(1) Psalm Dawidowy. Pieśń na poświęcenie przybytku.
(2) Wysławiać cię będę, Panie, bo wyciągnąłeś mnie z toni I nie pozwoliłeś wrogom moim cieszyć się ze mnie.
(3) Panie, Boże mój, Wołałem do ciebie i uzdrowiłeś mię.
(4) Panie! Podniosłeś z otchłani duszę moją, Ożywiłeś mnie pośród tych, którzy schodzą do grobu.

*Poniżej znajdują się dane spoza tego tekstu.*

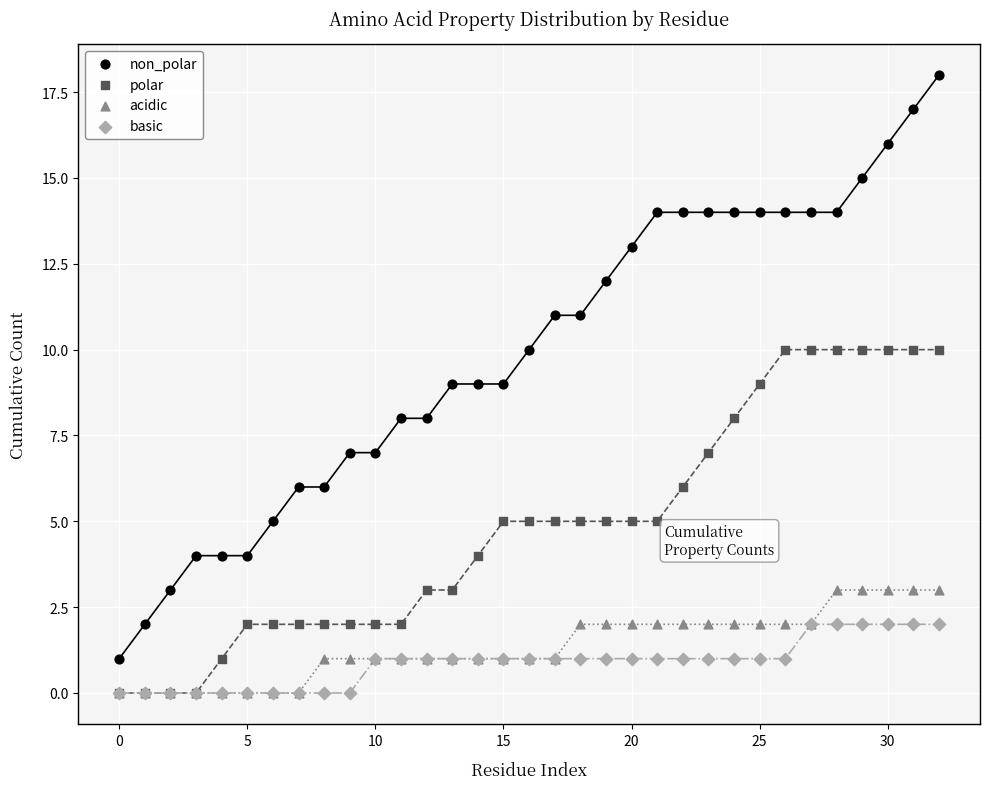

What are all the series names shown in the legend?

non_polar, polar, acidic, basic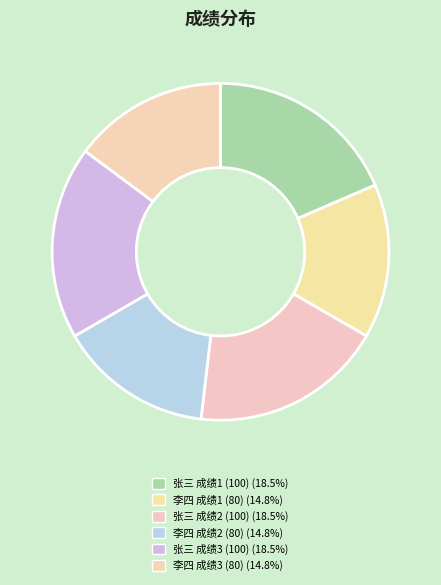

To the nearest percent, what is the difference between the largest and smallest slice percentages?

4%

(5) Wysławiajcie Pana, święci jego, I wyznawajcie święte imię jego!
(6) Bo tylko chwilę trwa gniew jego, Ale życzliwość jego całe życie. Wieczorem bywa płacz, Ale rankiem wesele.
(7) A ja, pewny siebie, powiedziałem: Nie zachwieję się na wieki.
(8) Panie! W życzliwości swej postawiłeś mnie na potężnej górze, A gdy zakryłeś oblicze swoje, zatrwożyłem się.
(9) Do ciebie, Panie, wołałem I Pana błagałem o zmiłowanie.
(10) Jakiż zysk z krwi mojej, Z mojego zejścia do grobu? Czy proch może cię wysławiać? Czy może zwiastować wierność twoją?
(11) Wysłuchaj, Panie, i zmiłuj się nade mną! Panie, bądź moim wspomożycielem!
(12) Zmieniłeś skargę moją w taniec Rozwiązałeś mój wór pokutny i przepasałeś mię radością,
(13) Aby dusza moja śpiewała ci i nie zamilkła: Panie, Boże mój, będę cię wiecznie wysławiał.